Living: Is Day Care Bad for Babies?
Expert opinion on child rearing is no less subject to fashion than the length of hemlines. Witness the advice given to parents by Psychologist John B. Watson in his influential 1928 handbook Psychological Care of Infant and Child: "Never hug and kiss them, never let them sit in your lap. If you must, kiss them once on the forehead when they say good night. Shake hands with them in the morning."
The views of child-development experts on day care have also fluctuated, often reflecting the prevailing political winds. They have swung from very negative in the 1950s to positive in the late '70s back toward negative in recent years. At the moment the field is deeply divided, with opposing camps interpreting the same evidence in different ways. At the heart of the debate is a question that could affect the psychological well-being of a generation of children and of their guilt-ridden working mothers: What are the long-term risks of day care?
The modern history of this debate began nearly 40 years ago with the work of ^ English Psychiatrist John Bowlby, who reported on orphans raised in British institutions following World War II. These infants received minimal care: adequate food, a warm place to sleep, and clean diapers. However, the battery of nurses who looked after them rarely held or cuddled them. To Bowlby's horror, he found that the babies completely lost interest in life. They stopped eating, playing or even looking up from their cribs. The report, published in 1951, was interpreted as a stern warning that mothers should raise their own children.

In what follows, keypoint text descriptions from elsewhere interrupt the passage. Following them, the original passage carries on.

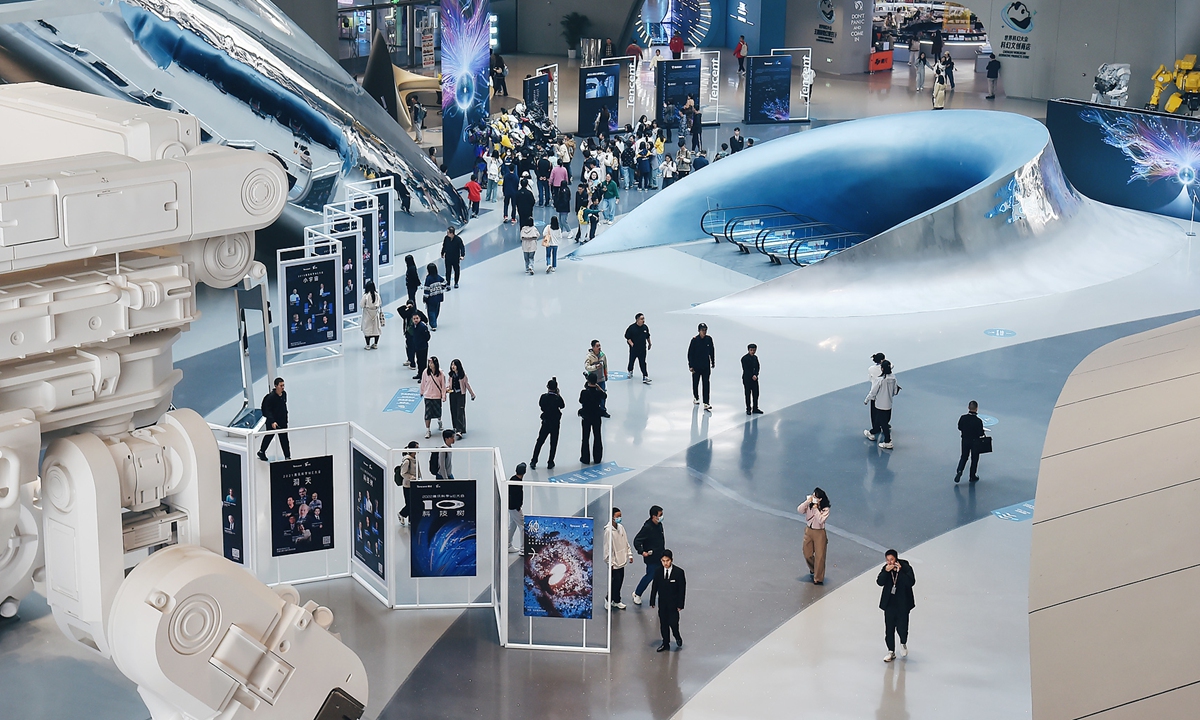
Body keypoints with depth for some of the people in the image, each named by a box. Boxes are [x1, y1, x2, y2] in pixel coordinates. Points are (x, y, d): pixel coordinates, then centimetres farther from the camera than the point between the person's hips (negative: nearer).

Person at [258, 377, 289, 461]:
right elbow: (268, 410, -21)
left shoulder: (284, 394, -2)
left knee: (284, 439, 1)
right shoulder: (271, 397, -22)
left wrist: (286, 418, 16)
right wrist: (272, 422, -29)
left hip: (282, 421, 5)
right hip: (272, 422, -5)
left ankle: (287, 456, 5)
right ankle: (261, 452, 39)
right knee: (269, 437, 16)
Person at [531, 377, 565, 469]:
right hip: (555, 423, -2)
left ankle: (533, 462, 17)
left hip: (545, 422, 2)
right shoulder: (558, 398, -18)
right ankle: (550, 463, 14)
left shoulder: (544, 397, -12)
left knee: (539, 441, 14)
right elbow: (562, 406, -1)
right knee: (553, 443, 11)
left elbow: (540, 404, 4)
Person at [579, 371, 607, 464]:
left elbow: (581, 401, -3)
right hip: (596, 417, 2)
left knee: (585, 438, 12)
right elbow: (605, 396, 7)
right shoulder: (599, 393, -15)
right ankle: (597, 458, 23)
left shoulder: (584, 392, -22)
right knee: (597, 437, 16)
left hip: (586, 418, -2)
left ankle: (585, 459, 17)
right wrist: (599, 388, 10)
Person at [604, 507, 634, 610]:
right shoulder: (609, 530, -20)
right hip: (614, 562, -7)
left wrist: (630, 554, 11)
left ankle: (616, 601, 28)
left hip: (621, 560, 7)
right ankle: (609, 600, 19)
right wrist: (610, 563, -16)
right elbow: (608, 548, -17)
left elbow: (626, 542, 13)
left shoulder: (621, 527, 2)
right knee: (616, 582, -1)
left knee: (620, 582, 14)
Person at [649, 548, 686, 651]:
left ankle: (677, 637, 24)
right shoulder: (658, 571, -3)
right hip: (662, 603, 3)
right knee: (663, 623, 9)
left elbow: (682, 589, -8)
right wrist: (652, 601, 4)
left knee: (673, 622, -6)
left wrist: (680, 604, -10)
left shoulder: (679, 572, -12)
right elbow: (654, 587, 5)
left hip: (673, 603, -3)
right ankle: (666, 644, 23)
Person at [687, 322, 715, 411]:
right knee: (695, 383, 14)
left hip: (706, 366, 1)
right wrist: (690, 366, -10)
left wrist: (713, 363, 13)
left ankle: (706, 403, -7)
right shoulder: (694, 340, -12)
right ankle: (696, 398, 37)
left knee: (706, 384, -4)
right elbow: (690, 353, -9)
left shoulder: (709, 339, -3)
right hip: (696, 366, -1)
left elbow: (712, 351, 9)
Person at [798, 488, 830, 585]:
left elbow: (821, 520, -26)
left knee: (819, 556, -1)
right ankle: (813, 569, 46)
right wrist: (807, 501, -25)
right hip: (808, 531, 4)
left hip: (819, 533, -4)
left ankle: (818, 579, 9)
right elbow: (799, 510, -17)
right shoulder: (809, 505, -5)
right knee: (807, 554, 15)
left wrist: (816, 509, -27)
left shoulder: (825, 509, -15)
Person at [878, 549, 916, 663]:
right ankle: (891, 652, 16)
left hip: (902, 604, -3)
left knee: (902, 628, 1)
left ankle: (903, 644, 33)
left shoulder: (906, 568, -10)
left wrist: (900, 571, -28)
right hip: (889, 603, 3)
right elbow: (879, 582, -9)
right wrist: (886, 571, -23)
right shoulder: (885, 569, -1)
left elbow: (911, 582, -22)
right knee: (889, 629, 5)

In the late '60s, as more women went to work and more babies went into day care, experts began to re-examine the question. One problem quickly emerged: how to measure the emotional well-being of a child too young to be interviewed. The answer, devised in 1969 by University of Virginia Psychologist Mary Ainsworth, was the strange-situation test, usually conducted on children twelve to 18 months old. It consists of a series of episodes in which the child is alternately visited and left by its mother and by a stranger, culminating with the stranger's departure and the mother's return. The researcher watches the child's responses from behind a one-way mirror. Secure children, it was thought, are less upset by the stranger's arrival and are easily comforted when the mother returns. The assumption is that the best gauge of a baby's mental health is a strong maternal bond.
The first round of studies using this yardstick found no significant differences between toddlers reared in day-care centers and those attended by Mom. In 1978 Psychologist Jay Belsky of Pennsylvania State University co- authored a report concluding that day care can be perfectly fine for young children. Around the same time other studies suggested that good-quality day care may actually confer certain advantages to children from impoverished homes, such as promoting intellectual growth. Nonparental child care, it seemed, had the blessing of the professionals.